What sets the new Vertex AI APIs apart from other solutions?
-The Vertex AI APIs are set apart by their high quality and unique focus on significant problems faced by users, embedding Google's know-how and leveraging technologies used in Google's planet-scale applications.
How can developers integrate these new APIs into their workflow?
-Developers can integrate these APIs, which are designed as simple, standalone, stateless primitives with clear interfaces, into popular frameworks and combine them with other APIs to build their solutions.
Outlines
🚀 Introduction to Vertex AI and Its Capabilities
The paragraph introduces Dimitris Meretakis, a product manager at Google, who is present at Cloud Next to discuss Vertex AI and its role in building applications faster and better. Dimitris explains that his focus within Cloud AI is on Search and Document AI. The discussion highlights the challenges developers face when building generative applications for enterprises, emphasizing the importance of grounding these applications to reliably access the right enterprise data. Dimitris introduces new APIs and improvements to existing services aimed at solving these technical challenges, allowing developers to focus on unique aspects of their use cases.
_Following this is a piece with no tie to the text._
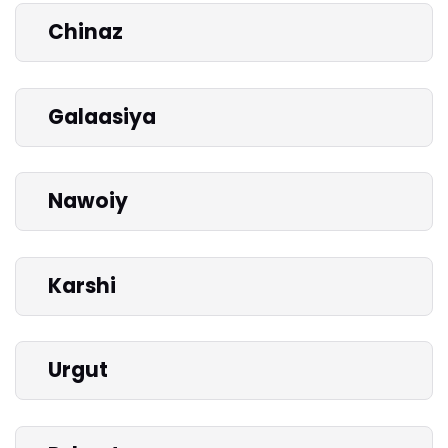
Chinaz
Galaasiya
Nawoiy
Karshi
Urgut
The paragraph outlines six key features of the Vertex AI APIs, including document understanding, embedding API improvements, vector search enhancements, a new ranking API, a grounded generation API, and a check grounding API.
🌟 Standout Features and Seamless Integration of Vertex AI APIs
This paragraph delves into the standout features of the six new Vertex AI APIs, highlighting their quality and the unique Google know-how embedded in each one. Dimitris explains that these APIs are designed to address common problems faced by developers effectively by leveraging Google's expertise and experience in areas like document processing and search efficiency. The conversation then shifts towards how developers can integrate these APIs into their workflow. Dimitris describes the APIs as simple, standalone, and stateless with clear interfaces, making them easy to understand and apply. Additionally, he mentions Google's investment in integrating these APIs with popular frameworks and third-party services to facilitate prototyping and the creation of comprehensive solutions.
Mindmap
Keywords
💡Vertex AI
💡Generative Applications
💡APIs
💡Document Understanding API
💡Embedding API
💡Vector Search
💡Ranking API
💡Grounding Generation API
💡Check Grounding API
💡Integration
💡Google Know-How
Highlights
Vertex AI introduces new APIs to accelerate the development of generative applications for enterprises.
Generative applications require reliable access to enterprise data to produce accurate and consistent responses.
Developers face recurring technical challenges when building generative applications.
New APIs and improvements to existing services aim to solve these technical challenges.
Dimitris Meretakis, a product manager at Google Cloud AI, focuses on Search and Document AI.
Document Understanding API helps process complex documents for retrieval and answer generation.
Embedding API improvements make the gecko model one of the most performant in the market.
Vector Search enhancement introduces hybrid search for developers to refine application quality.
Ranking API evaluates search results to surface the most relevant information.
Grounded Generation API uses Gemini to produce well-grounded answers with citations.
Check Grounding API fact-checks statements against provided evidence.
APIs are designed as simple, standalone primitives for easy integration and testing.
Integration with popular frameworks like LangChain and llama index simplifies development workflows.
Google's unique solutions are aimed at addressing significant developer problems effectively.
Quality and Google's special knowledge are embedded in these APIs to ensure high performance.
Vertex AI APIs bring the efficiency and scalability of Google's planet-scale applications to developers.
Developers can combine Vertex AI APIs with third-party and open-source APIs for comprehensive solutions.